Friday, September 02, 2022

Red Letter Poem #126

 The Red Letters



In ancient Rome, feast days were indicated on the calendar by red letters.  To my mind, all poetry and art serves as a reminder that every day we wake together beneath the sun is a red-letter day.


                                                                                                          – SteveRatiner




Red Letter Poem #126




Under Postmodernism, poets often (and gleefully) severed ties with tradition – whether it be cultural, formal, or even familial.  Their collective aim was toward forging a new language and imagination without antecedents.  Certainly, many bracing innovations came about because of those experiments – but also a lot of poetry which, bearing few ties to the shared experience of readers, was often quickly (sometimes disdainfully) forgotten.  And that quality of memorability has long been one of the bedrock experiences of poetry – phrasing and imagery that, once read or heard aloud, insinuate themselves into our consciousness as if they were ours in the first place.  And then, over time, they become just that.
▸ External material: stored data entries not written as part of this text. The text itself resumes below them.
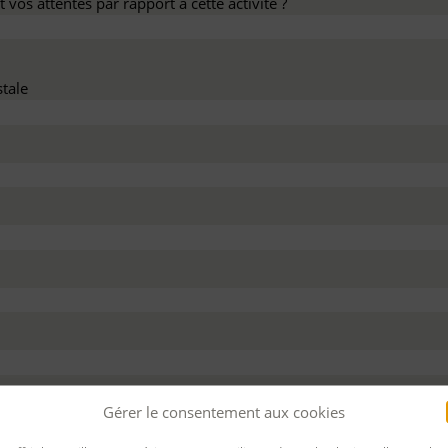
 vos attentes par rapport à cette activité ?
tale
dez ce devis :
Gérer le consentement aux cookies
 personnel
Pour bénéficier d’un financement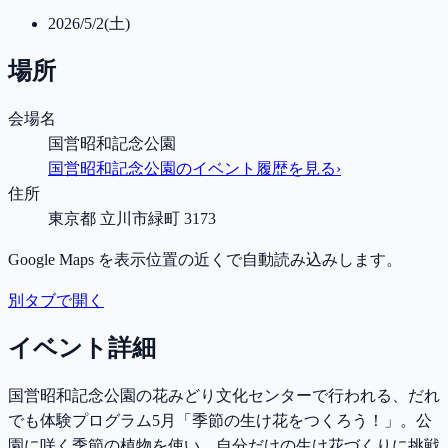
2026/5/2(土)
場所
会場名
国営昭和記念公園
国営昭和記念公園
のイベント履歴を見る
›
住所
東京都 立川市緑町 3173
Google Maps を表示位置の近くで自動読み込みします。
別タブで開く
イベント詳細
国営昭和記念公園の花みどり文化センターで行われる、だれ
でも体験プログラム5月「季節の生け花をつくろう！」。公
園に咲く季節の植物を使い、自分だけの生け花づくりに挑戦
Thank goodness, poets in recent decades have been re-energized by their connection to family history, poetic lineage, cultural legacy.  Case in point: the excellent Boston-area poet George Kalogeris who always writes as if he were rooted in multiple worlds.  There’s the one revolving around his long commitment to contemporary poetry – and not only his own work (for which he was awarded the James Dickey Poetry Prize), but that of the most vital talents in America and abroad.  For example: he’s created dynamic English translations of the Greek Nobelist George Seferis, bringing his poetry to new audiences.  There’s also George’s life as a scholar and educator; currently an Associate Professor at Suffolk University, he teaches English, creative writing, and classics in translation, while also directing their Poetry Center.  This is the proving ground where literature is either rejuvenated, generation after generation, or it withers on the sacred vine.   


But a third realm (and perhaps the one most relevant to today’s Red Letter): he is a vessel for the immigrant experience and the varied stories it engenders.  As a Greek-American, his imagination has long and tangled roots, extending from contemporary New England back to the ‘old country’ of his family, and then deeper still into the ancient Hellenic tradition which became the rootstock of much of Western civilization.  In his recent collection Winthropos, (Louisiana State University Press), I love his portrayals of relatives and family lore – and how, subtly, all three of his worlds come into play.  Today, in a brand new poem, his recollection of visiting for the first time his father’s birthplace, the impoverished village of Akovos, high in the Peloponnese.  In this brief narrative, his aunts somehow manage to school him in both the wellsprings of history and poetry while simultaneously puncturing (with good humor) the pretensions of a young man bearing his own poetic aspirations.  Though it’s hard to pin down, there is a quality in much of George’s work that is, I believe, an essential element in what’s best in contemporary poetry: it’s the gravity that comes from what we love and honor in our lives.  It may sound naïve – and will certainly ruffle the feathers of some academics – but to me it’s one of the truest measures of the work we create.  And what we are most deeply connected to, in turn, connects us to the universal, charges our creative endeavors with more than just our private desires.  It’s tantamount to a sacred wellspring for writers and, to my mind, it cannot help but fortify the ink.






Nereidivrisi. “Wellspring of the Nereids.”

At least that’s what it’s called in my father’s village.


Cobblestone shaft whose mossy tremulous darkness

I once looked way down into. Ice-cold water


From melting peaks of the Peloponnese. And me

The shaky balance that tries to keep two buckets


From spilling over as back down the slope I carry

One for witty Evgenikí, the other


For shrewd Yiannoúla, my aunts from Ákovos—

Who never fled their house when Hitler invaded, 


Or during the civil war that was even worse.

My father’s tiny, black-shawled, older sisters,


So eager to know if their young American nephew,

With all those books of poetry in his backpack,


Had seen the lovely ladies swimming up

From the bottom of the well…Before I can answer,


Their elderly elfin kerchiefed heads are already

Bobbing up and down with mischievous laughter.


O murky depths and open upturned faces!

Wrinkled water aglitter in brimming buckets


Whose wire handles carved this line in my palms:

Nereidivrisi. Wellspring of the Nereids.